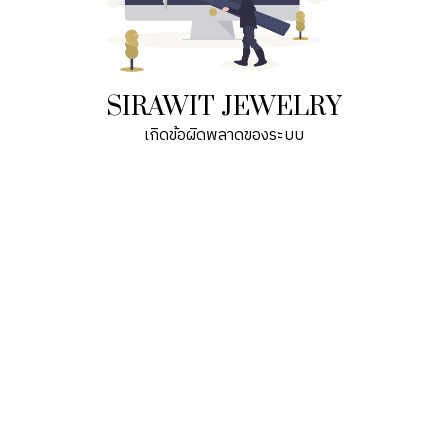
SIRAWIT JEWELRY
เกิดข้อผิดพลาดของระบบ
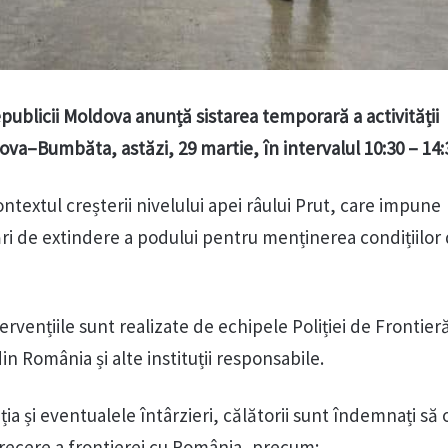
epublicii Moldova anunță sistarea temporară a activității
va–Bumbăta, astăzi, 29 martie, în intervalul 10:30 – 14:
ontextul creșterii nivelului apei râului Prut, care impune
ri de extindere a podului pentru menținerea condițiilor
ntervențiile sunt realizate de echipele Poliției de Frontieră
n România și alte instituții responsabile.
ia și eventualele întârzieri, călătorii sunt îndemnați să
recere a frontierei cu România, precum:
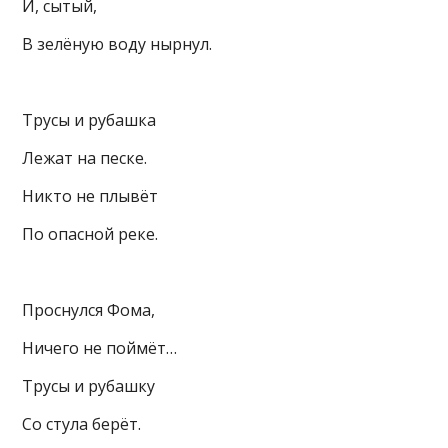
И, сытый,
В зелёную воду нырнул.
Трусы и рубашка
Лежат на песке.
Никто не плывёт
По опасной реке.
Проснулся Фома,
Ничего не поймёт…
Трусы и рубашку
Со стула берёт.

-=-=-=-=-

▶ [Directive]
Please reproduce the text of all three entries above line for line, leaving out the pictures.

▶ [Result of the exercise]
SIRAWIT JEWELRY
เกิดข้อผิดพลาดของระบบ
epublicii Moldova anunță sistarea temporară a activității
va–Bumbăta, astăzi, 29 martie, în intervalul 10:30 – 14:
ontextul creșterii nivelului apei râului Prut, care impune
ri de extindere a podului pentru menținerea condițiilor
ntervențiile sunt realizate de echipele Poliției de Frontieră
n România și alte instituții responsabile.
ia și eventualele întârzieri, călătorii sunt îndemnați să
recere a frontierei cu România, precum:
И, сытый,
В зелёную воду нырнул.
Трусы и рубашка
Лежат на песке.
Никто не плывёт
По опасной реке.
Проснулся Фома,
Ничего не поймёт…
Трусы и рубашку
Со стула берёт.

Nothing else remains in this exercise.